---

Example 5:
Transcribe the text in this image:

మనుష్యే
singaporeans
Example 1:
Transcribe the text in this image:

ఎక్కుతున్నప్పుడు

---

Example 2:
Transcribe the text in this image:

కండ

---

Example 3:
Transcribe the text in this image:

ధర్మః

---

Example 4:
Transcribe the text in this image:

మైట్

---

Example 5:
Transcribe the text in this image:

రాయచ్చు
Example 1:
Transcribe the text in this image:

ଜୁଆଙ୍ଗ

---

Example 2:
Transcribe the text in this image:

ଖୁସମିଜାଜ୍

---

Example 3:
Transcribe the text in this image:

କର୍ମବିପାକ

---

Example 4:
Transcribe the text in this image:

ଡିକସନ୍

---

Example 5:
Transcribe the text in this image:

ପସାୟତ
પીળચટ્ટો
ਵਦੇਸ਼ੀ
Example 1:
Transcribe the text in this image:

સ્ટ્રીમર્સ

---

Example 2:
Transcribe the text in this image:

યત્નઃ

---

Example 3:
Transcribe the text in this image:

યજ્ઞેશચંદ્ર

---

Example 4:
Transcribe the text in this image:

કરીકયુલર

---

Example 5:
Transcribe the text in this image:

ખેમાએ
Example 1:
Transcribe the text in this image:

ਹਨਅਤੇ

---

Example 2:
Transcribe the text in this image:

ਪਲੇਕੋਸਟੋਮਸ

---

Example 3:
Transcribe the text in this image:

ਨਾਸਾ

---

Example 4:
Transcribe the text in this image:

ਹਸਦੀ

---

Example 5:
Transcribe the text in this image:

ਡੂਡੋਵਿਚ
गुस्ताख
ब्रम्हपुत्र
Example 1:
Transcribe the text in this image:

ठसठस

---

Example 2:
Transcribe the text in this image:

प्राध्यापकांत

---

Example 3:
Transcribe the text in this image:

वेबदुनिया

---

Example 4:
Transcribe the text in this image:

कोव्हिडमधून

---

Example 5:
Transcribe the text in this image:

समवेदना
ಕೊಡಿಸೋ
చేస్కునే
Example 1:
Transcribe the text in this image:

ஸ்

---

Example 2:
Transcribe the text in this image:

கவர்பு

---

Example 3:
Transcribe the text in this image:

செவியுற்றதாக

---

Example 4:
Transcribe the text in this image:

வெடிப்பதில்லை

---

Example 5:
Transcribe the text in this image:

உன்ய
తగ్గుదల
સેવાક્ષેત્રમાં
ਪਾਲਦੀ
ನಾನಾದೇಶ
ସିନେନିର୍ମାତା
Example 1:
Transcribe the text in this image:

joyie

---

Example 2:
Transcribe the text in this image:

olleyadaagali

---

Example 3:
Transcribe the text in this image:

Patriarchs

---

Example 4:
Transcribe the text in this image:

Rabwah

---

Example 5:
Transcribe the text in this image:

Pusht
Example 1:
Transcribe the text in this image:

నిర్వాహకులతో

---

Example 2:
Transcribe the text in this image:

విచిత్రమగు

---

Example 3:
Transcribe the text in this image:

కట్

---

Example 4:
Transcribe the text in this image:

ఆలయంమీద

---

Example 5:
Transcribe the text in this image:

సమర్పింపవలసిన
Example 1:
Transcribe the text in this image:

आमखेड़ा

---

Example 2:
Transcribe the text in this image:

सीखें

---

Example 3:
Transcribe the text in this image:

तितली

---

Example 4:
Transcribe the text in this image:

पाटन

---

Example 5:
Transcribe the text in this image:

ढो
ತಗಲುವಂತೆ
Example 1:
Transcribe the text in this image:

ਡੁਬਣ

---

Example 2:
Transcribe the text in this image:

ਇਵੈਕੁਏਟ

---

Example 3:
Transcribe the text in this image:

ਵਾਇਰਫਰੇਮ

......

**Requirements**
Format the listing above as a JSON list of strings, from its first line through the line containing "યજ્ઞેશચંદ્ર", inclusive. Give one string per line and omit the blank lines.

**Worked answer**
[
  "---",
  "Example 5:",
  "Transcribe the text in this image:",
  "మనుష్యే",
  "singaporeans",
  "Example 1:",
  "Transcribe the text in this image:",
  "ఎక్కుతున్నప్పుడు",
  "---",
  "Example 2:",
  "Transcribe the text in this image:",
  "కండ",
  "---",
  "Example 3:",
  "Transcribe the text in this image:",
  "ధర్మః",
  "---",
  "Example 4:",
  "Transcribe the text in this image:",
  "మైట్",
  "---",
  "Example 5:",
  "Transcribe the text in this image:",
  "రాయచ్చు",
  "Example 1:",
  "Transcribe the text in this image:",
  "ଜୁଆଙ୍ଗ",
  "---",
  "Example 2:",
  "Transcribe the text in this image:",
  "ଖୁସମିଜାଜ୍",
  "---",
  "Example 3:",
  "Transcribe the text in this image:",
  "କର୍ମବିପାକ",
  "---",
  "Example 4:",
  "Transcribe the text in this image:",
  "ଡିକସନ୍",
  "---",
  "Example 5:",
  "Transcribe the text in this image:",
  "ପସାୟତ",
  "પીળચટ્ટો",
  "ਵਦੇਸ਼ੀ",
  "Example 1:",
  "Transcribe the text in this image:",
  "સ્ટ્રીમર્સ",
  "---",
  "Example 2:",
  "Transcribe the text in this image:",
  "યત્નઃ",
  "---",
  "Example 3:",
  "Transcribe the text in this image:",
  "યજ્ઞેશચંદ્ર"
]